GREENSBURG – Following a public notice late last week in regards to a drinking water violation, Greensburg Water Plant Superintendent Rick Denney offered more information on the matter, and also said local water is safe.
Denney said they had levels of total Trihalomethanes and Haloacetic Acids in October 2018 that “threw them off for the rest of the year.”
Denney said anyone that treats surface water has the same problems.
“We’re using powder activated carbon, and as far as samples, we are now in compliance and we are safe,” Denney said.
When asked about the safety of drinking water for local residents, Denney said they would “have to have continuous consumption over years to have any effect.”
A notice from the Greensburg Water Works issued information last week stating, “Our water system recently violated a drinking water standard.”
They specified that “although this isn’t an emergency,” their customers have a right to know what happened, what to do, and what they are doing to correct the situation.
“We are required to monitor your drinking water for specific contaminants on a regular basis,” the notice read. “The results of regular monitoring are an indicator of whether or not our drinking water meets EPA’s (Environmental Protection Agency) standards.”

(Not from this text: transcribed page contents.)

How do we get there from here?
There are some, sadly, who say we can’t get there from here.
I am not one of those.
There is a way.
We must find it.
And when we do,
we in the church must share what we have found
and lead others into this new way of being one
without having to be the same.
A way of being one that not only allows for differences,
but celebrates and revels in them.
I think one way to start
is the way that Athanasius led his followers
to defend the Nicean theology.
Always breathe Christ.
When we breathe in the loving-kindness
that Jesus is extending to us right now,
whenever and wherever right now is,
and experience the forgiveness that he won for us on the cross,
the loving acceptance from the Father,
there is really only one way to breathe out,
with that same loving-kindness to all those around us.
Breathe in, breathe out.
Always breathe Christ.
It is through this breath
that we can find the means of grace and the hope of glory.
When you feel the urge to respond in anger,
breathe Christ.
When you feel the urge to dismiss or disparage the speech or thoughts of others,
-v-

The notice said the results they received for total Trihalomethanes and Haloacetic Acids for the April 1 to June 30 monitoring period showed their systems currently exceed the standard(s) or maximum contaminant level(s).

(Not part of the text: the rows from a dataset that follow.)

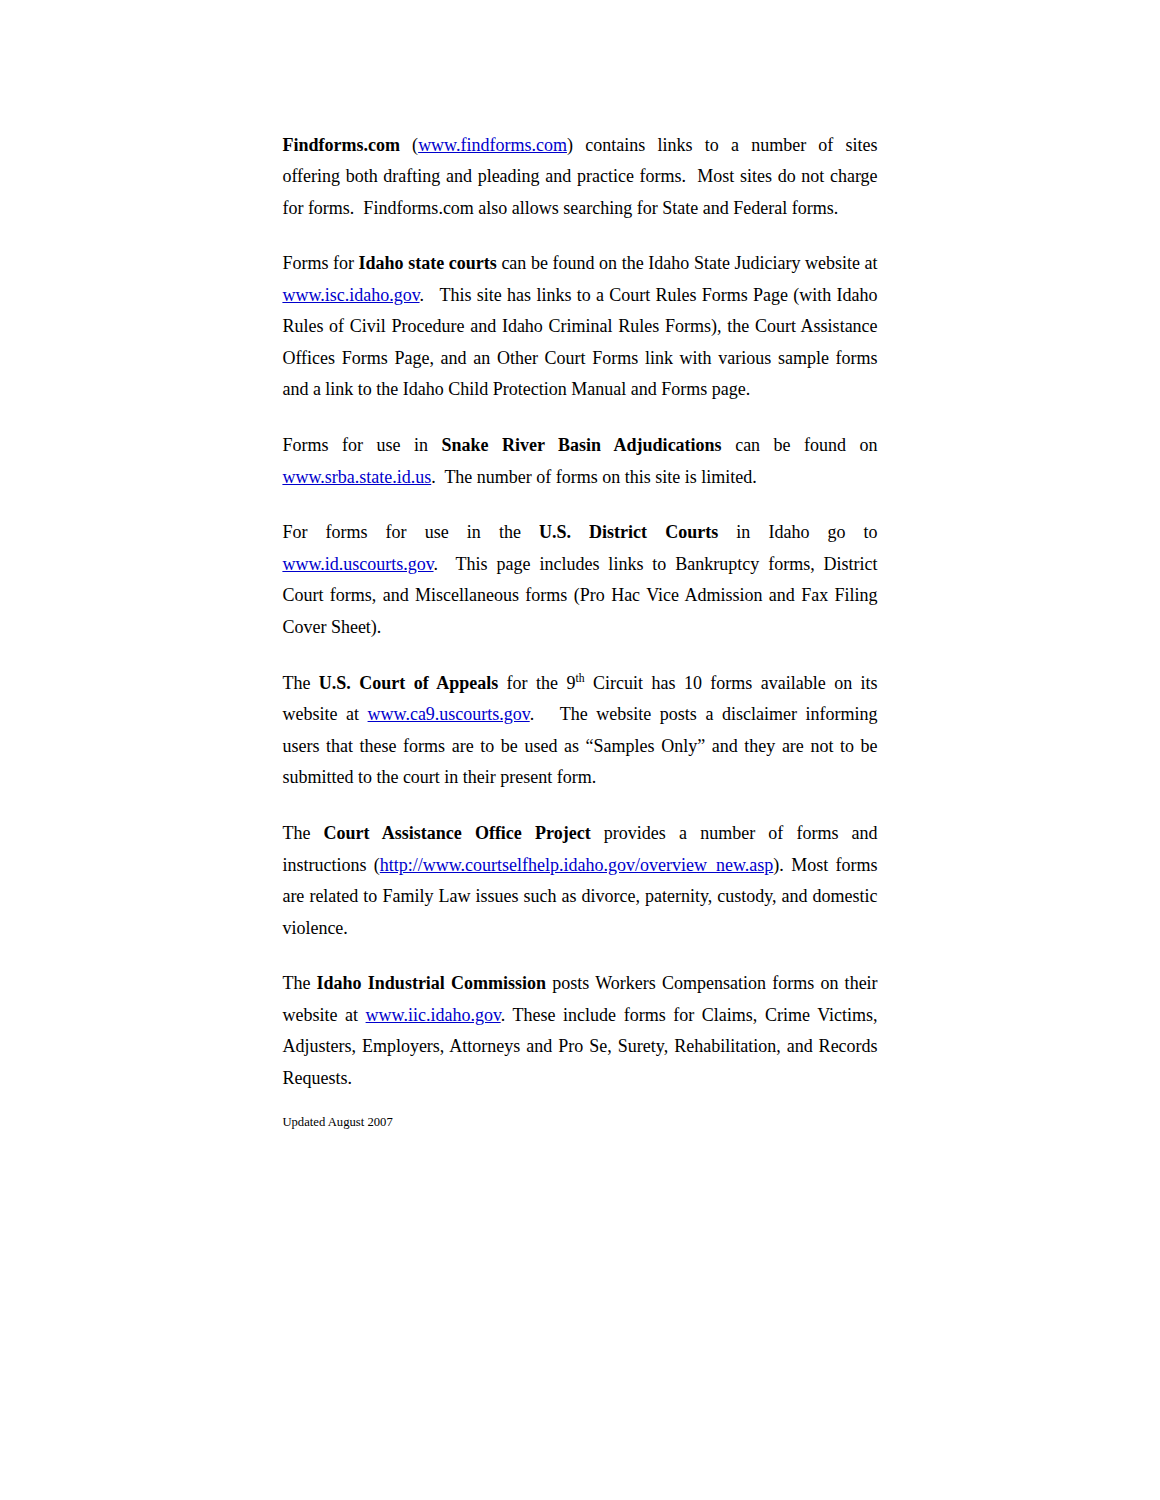Findforms.com (www.findforms.com) contains links to a number of sites offering both drafting and pleading and practice forms. Most sites do not charge for forms. Findforms.com also allows searching for State and Federal forms.
Forms for Idaho state courts can be found on the Idaho State Judiciary website at www.isc.idaho.gov. This site has links to a Court Rules Forms Page (with Idaho Rules of Civil Procedure and Idaho Criminal Rules Forms), the Court Assistance Offices Forms Page, and an Other Court Forms link with various sample forms and a link to the Idaho Child Protection Manual and Forms page.
Forms for use in Snake River Basin Adjudications can be found on www.srba.state.id.us. The number of forms on this site is limited.
For forms for use in the U.S. District Courts in Idaho go to www.id.uscourts.gov. This page includes links to Bankruptcy forms, District Court forms, and Miscellaneous forms (Pro Hac Vice Admission and Fax Filing Cover Sheet).
The U.S. Court of Appeals for the 9th Circuit has 10 forms available on its website at www.ca9.uscourts.gov. The website posts a disclaimer informing users that these forms are to be used as “Samples Only” and they are not to be submitted to the court in their present form.
The Court Assistance Office Project provides a number of forms and instructions (http://www.courtselfhelp.idaho.gov/overview_new.asp). Most forms are related to Family Law issues such as divorce, paternity, custody, and domestic violence.
The Idaho Industrial Commission posts Workers Compensation forms on their website at www.iic.idaho.gov. These include forms for Claims, Crime Victims, Adjusters, Employers, Attorneys and Pro Se, Surety, Rehabilitation, and Records Requests.
Updated August 2007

As far as what local residents should do, Greensburg Water Works said, “You do not need to use an alternative (e.g., bottled) water supply. However, if you have specific health concerns, consult your doctor.”
The notice from the local water works said some people who drink Trihalomethanes in excess of the maximum contaminant levels over “many years” may experience problems with their liver, kidneys, or central nervous system, and may have an increased risk of getting cancer.
The notice also mentioned some people who drink water containing Haloacetic Acids in excess of the maximum contaminant levels “over many years” may have an increased risk of getting cancer.